Desafios do Sistema de Saúde dos EUA em 2025
O ano de 2025 trouxe turbulências significativas para o sistema de saúde e pesquisa científica dos Estados Unidos. Uma das polêmicas mais notórias foi a declaração do ex-presidente Donald Trump que vinculou o uso de paracetamol ao autismo, uma afirmação desprovida de bases científicas. Em agosto, diretores do CDC (Centro de Controle e Prevenção de Doenças) pediram demissão em protesto contra alterações na política de vacinação que não se fundamentavam em evidências confiáveis. A situação já era preocupante em junho, quando 17 especialistas do comitê consultivo de vacinação do CDC foram demitidos e substituídos por pessoas com histórico de discursos antivacinas.
Esses episódios nos Estados Unidos se desenrolam em meio a uma grave crise de saúde pública. O sarampo, por exemplo, atinge os piores índices de novos casos registrados nos últimos 30 anos. A adesão às vacinas está em queda, com um estudo apontando que 1 em cada 6 pais americanos adiou ou pulou vacinas para seus filhos. A recomendação da vacina contra hepatite B para todos os recém-nascidos foi removida por um painel consultivo, refletindo a fragilidade do sistema de imunização.

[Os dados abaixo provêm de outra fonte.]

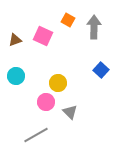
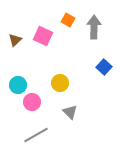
brown triangle: rotated 24 degrees counterclockwise
blue square: moved 3 px right, 3 px up
cyan circle: moved 2 px right, 9 px down
yellow circle: moved 2 px right
pink circle: moved 14 px left
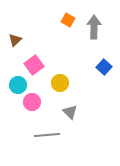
pink square: moved 9 px left, 29 px down; rotated 30 degrees clockwise
gray line: moved 11 px right; rotated 25 degrees clockwise
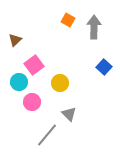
cyan circle: moved 1 px right, 3 px up
gray triangle: moved 1 px left, 2 px down
gray line: rotated 45 degrees counterclockwise
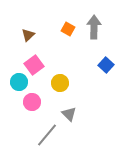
orange square: moved 9 px down
brown triangle: moved 13 px right, 5 px up
blue square: moved 2 px right, 2 px up
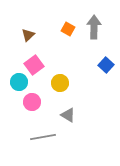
gray triangle: moved 1 px left, 1 px down; rotated 14 degrees counterclockwise
gray line: moved 4 px left, 2 px down; rotated 40 degrees clockwise
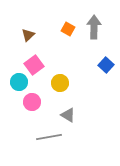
gray line: moved 6 px right
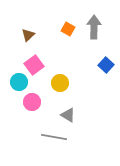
gray line: moved 5 px right; rotated 20 degrees clockwise
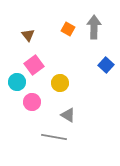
brown triangle: rotated 24 degrees counterclockwise
cyan circle: moved 2 px left
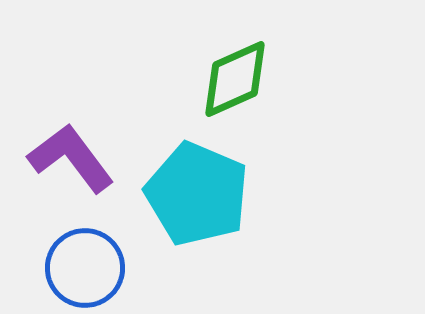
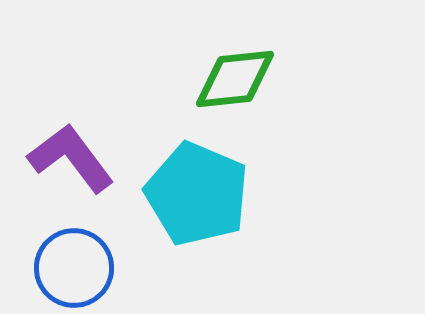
green diamond: rotated 18 degrees clockwise
blue circle: moved 11 px left
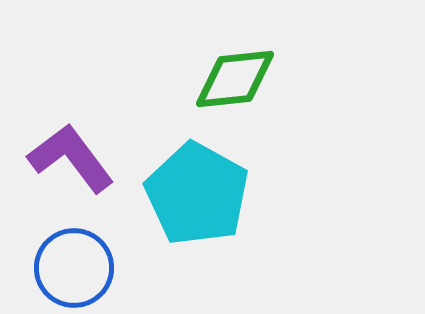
cyan pentagon: rotated 6 degrees clockwise
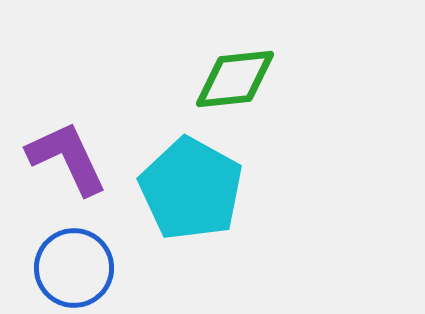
purple L-shape: moved 4 px left; rotated 12 degrees clockwise
cyan pentagon: moved 6 px left, 5 px up
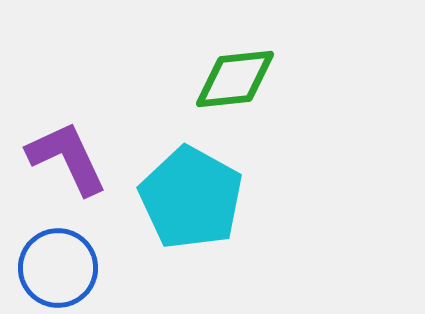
cyan pentagon: moved 9 px down
blue circle: moved 16 px left
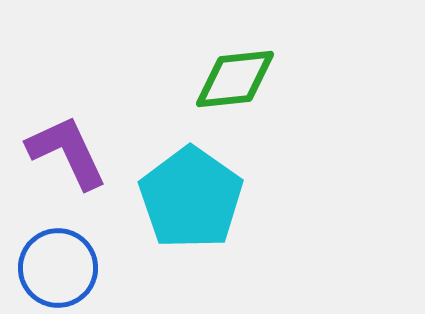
purple L-shape: moved 6 px up
cyan pentagon: rotated 6 degrees clockwise
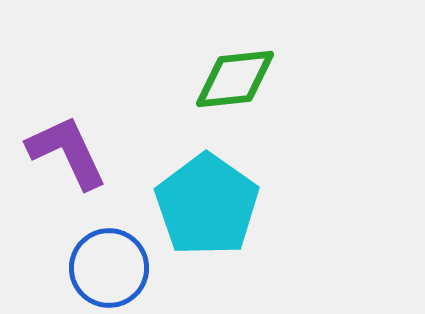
cyan pentagon: moved 16 px right, 7 px down
blue circle: moved 51 px right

Avanços e Desafios no Brasil
A situação sanitária nos Estados Unidos não é um fenômeno isolado. No Brasil, apesar dos avanços na luta contra o sarampo, com taxas de vacinação historicamente altas, Claudio Maierovitch, sanitarista e coordenador do Núcleo de Epidemiologia e Vigilância em Saúde (Nevs) da Fiocruz em Brasília, alerta que os índices de imunização têm caído nos últimos anos. “A queda na cobertura vacinal deveria ter desencadeado campanhas de conscientização em larga escala, mas isso não aconteceu”, comenta Maierovitch.
Em diversos países asiáticos, casos de sarampo aumentaram no início de 2025. Na comparação com o mesmo período do ano anterior, Camboja, Mongólia, Filipinas e Vietnã registraram um crescimento preocupante das infecções. A OMS (Organização Mundial da Saúde) classificou essa situação como um retorno alarmante de doenças que poderiam ser prevenidas por meio da vacinação.
Impactos da Pandemia e Desinformação
Esse contexto global de incertezas sobre a eficácia e segurança das vacinas remete à desconfiança que emergiu durante a pandemia de Covid-19. André Siqueira, médico infectologista e chefe do programa global de dengue do DNDi (Iniciativa Medicamentos para Doenças Negligenciadas), afirma que os dilemas enfrentados atualmente refletem uma intensificação das dúvidas em relação às vacinas, similar ao que foi observado durante a crise do Sars-CoV-2.
A hesitação vacinal é alimentada por um robusto sistema de desinformação em saúde. Deisy Ventura, professora titular da Faculdade de Saúde Pública da USP (Universidade de São Paulo), enfatiza que o combate contra as fake news sobre vacinas ainda enfrenta grandes obstáculos. Esta situação é exacerbada por declarações controversas de líderes políticos. Ventura cita como exemplo as declarações do prefeito de São Paulo, Ricardo Nunes (MDB), que expressou arrependimento por ter defendido a obrigatoriedade da vacina contra a Covid-19.
Influência Global das Decisões Norte-Americanas
Nos Estados Unidos, o secretário de saúde, Robert Kennedy Jr., tem promovido ideias sem respaldo científico e tem colocado membros de sua equipe em órgãos de saúde, como o CDC, que partilham de suas visões. Essas alterações na estrutura de saúde pública americana reverberam globalmente. A retirada dos EUA da OMS durante a gestão Trump afetou o financiamento da organização, que dependia significativamente desse recurso, resultando em prejuízos a programas voltados para HIV e outras doenças sexualmente transmissíveis.
Ademais, as decisões do CDC, sendo a principal agência de saúde dos EUA, têm implicações para diversos países. Quando essa instituição adota novas diretrizes sobre vacinas, estas costumam influenciar a política de saúde em nações ao redor do mundo, incluindo o Brasil. A desestruturação do CDC, portanto, representa um risco à saúde pública global. “O Brasil precisa reafirmar sua independência sanitária”, observa Ventura.
Oportunidades para o Brasil
De acordo com a professora da USP, essa independência é viável, visto que o Brasil possui um sistema público de saúde bem estabelecido e reconhecido internacionalmente, além de instituições como a Fiocruz, que são fundamentais para a pesquisa e desenvolvimento científico. Contudo, o país ainda enfrenta desafios, como a necessidade urgente de aumento em investimentos nas áreas da saúde e ciência, conforme ressalta Siqueira.